De Bruxelas, chega a mensagem que as pessoas e as empresas paradas pelo covid-19 não ficarão para trás. Ursula von der Leyen foi frontal, anunciando apoios a pessoas, empresas e Estados e pedindo desculpas coletivas pelas falhas da Europa. Depois de dezenas de milhares de mortos, e com as assimetrias das dívidas de cada país a acicatar a tensão no seio da União, estas palavras podem parecer pouco; no entanto, em política as palavras têm peso económico. Aquilo que é difícil resolver a 27 seria pior sem os outros 26, inimaginável sem as garantias do Banco Central Europeu, e inexistente sem a voz clara da Presidente da Comissão.

Resta assegurar que o apoio chega antes da pobreza e da fome baterem à porta de quem não tem. Esta é uma missão para os autarcas, na linha da frente da ação política. Das Câmaras e das Juntas, são os olhos atentos nas cidades e nas aldeias e a voz de quem não tem, dando corpo no terreno ao sentido personalista do sonho europeu.

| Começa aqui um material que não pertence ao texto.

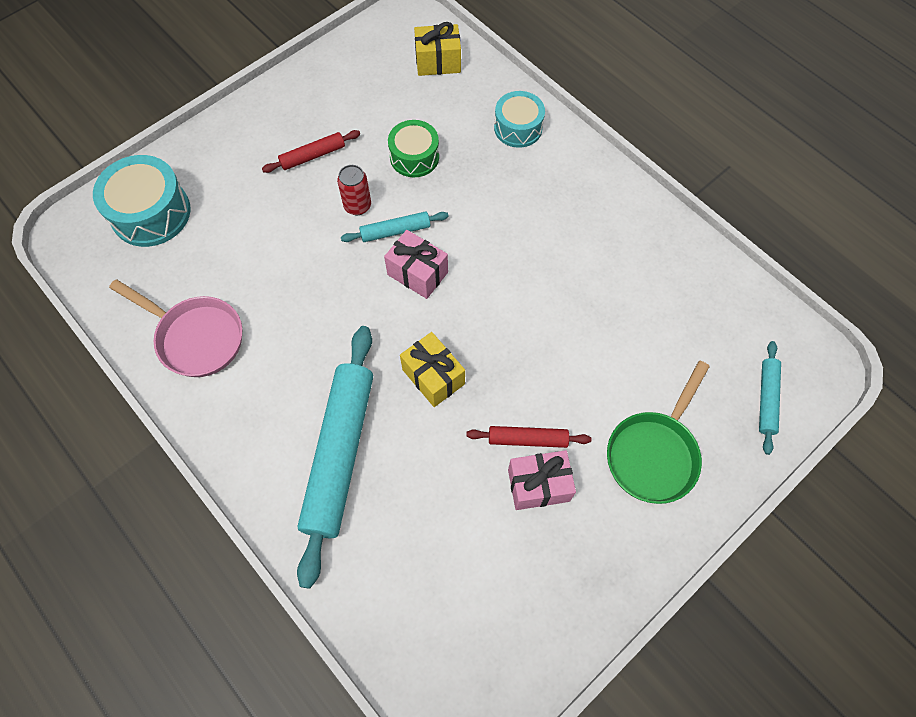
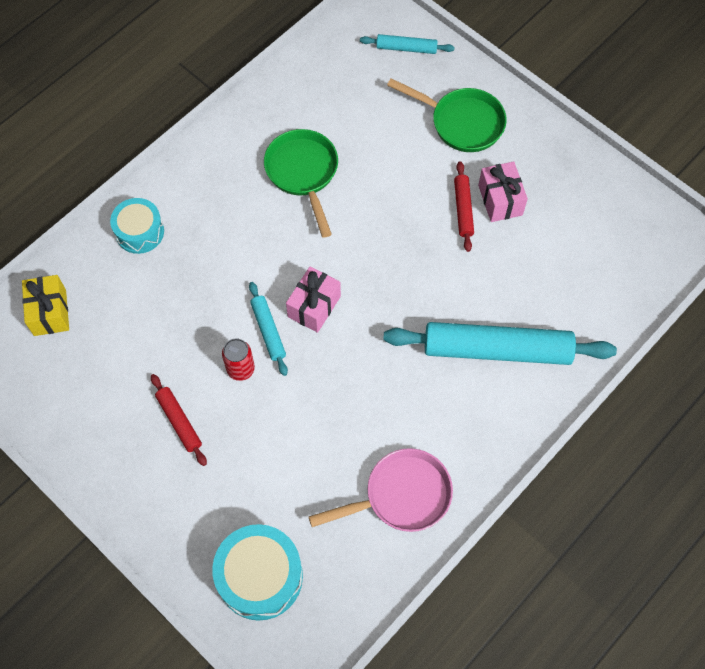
camera: 95 degrees left, 0 degrees up
(196, 337) = (401, 495): pink pan -> pink pan turned 45 degrees clockwise
(414, 157) = (178, 323): green drum -> none
(433, 377) = (416, 284): yellow gift -> none
(582, 273) = (303, 173): none -> green pan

Ao Governo cabe a organização rápida e eficiente dos procedimentos, o que, sendo difícil em tempos de pandemia, é quase contranatura para a nossa cultura burocrática enquistada e traumatizada por promessas de simplex. Mas hoje, para reanimar a economia e ganhar produtividade perdida é mesmo necessário um choque digital que simplifique e agilize os procedimentos de toda a administração pública.

No mês passado, o Governo apresentou quatro objetivos para a transição digital do Estado: «aA digitalização dos 25 serviços públicos mais utilizados, tradução para inglês de websites da administração pública, estratégia cloud para administração pública, e simplificação de contratação de serviços de tecnologia de informação». Mais do que modestos, estes são objetivos estratégicos para 2005, não para 2020.
 
Um choque digital na máquina do Estado passa por decretar que a relação do cidadão com a administração pública é, por princípio, digital, seja na entrega de documentos, seja em tele-reuniões presenciais, dando o prazo de seis meses a cada serviço para: (1) identificar necessidades de formação digital e aquisição de produtos ou serviços e (2) apresentar um plano de redução de 10% a 20% dos passos da tramitação dos procedimentos reduzindo, consequentemente, o tempo de apreciação em igual medida.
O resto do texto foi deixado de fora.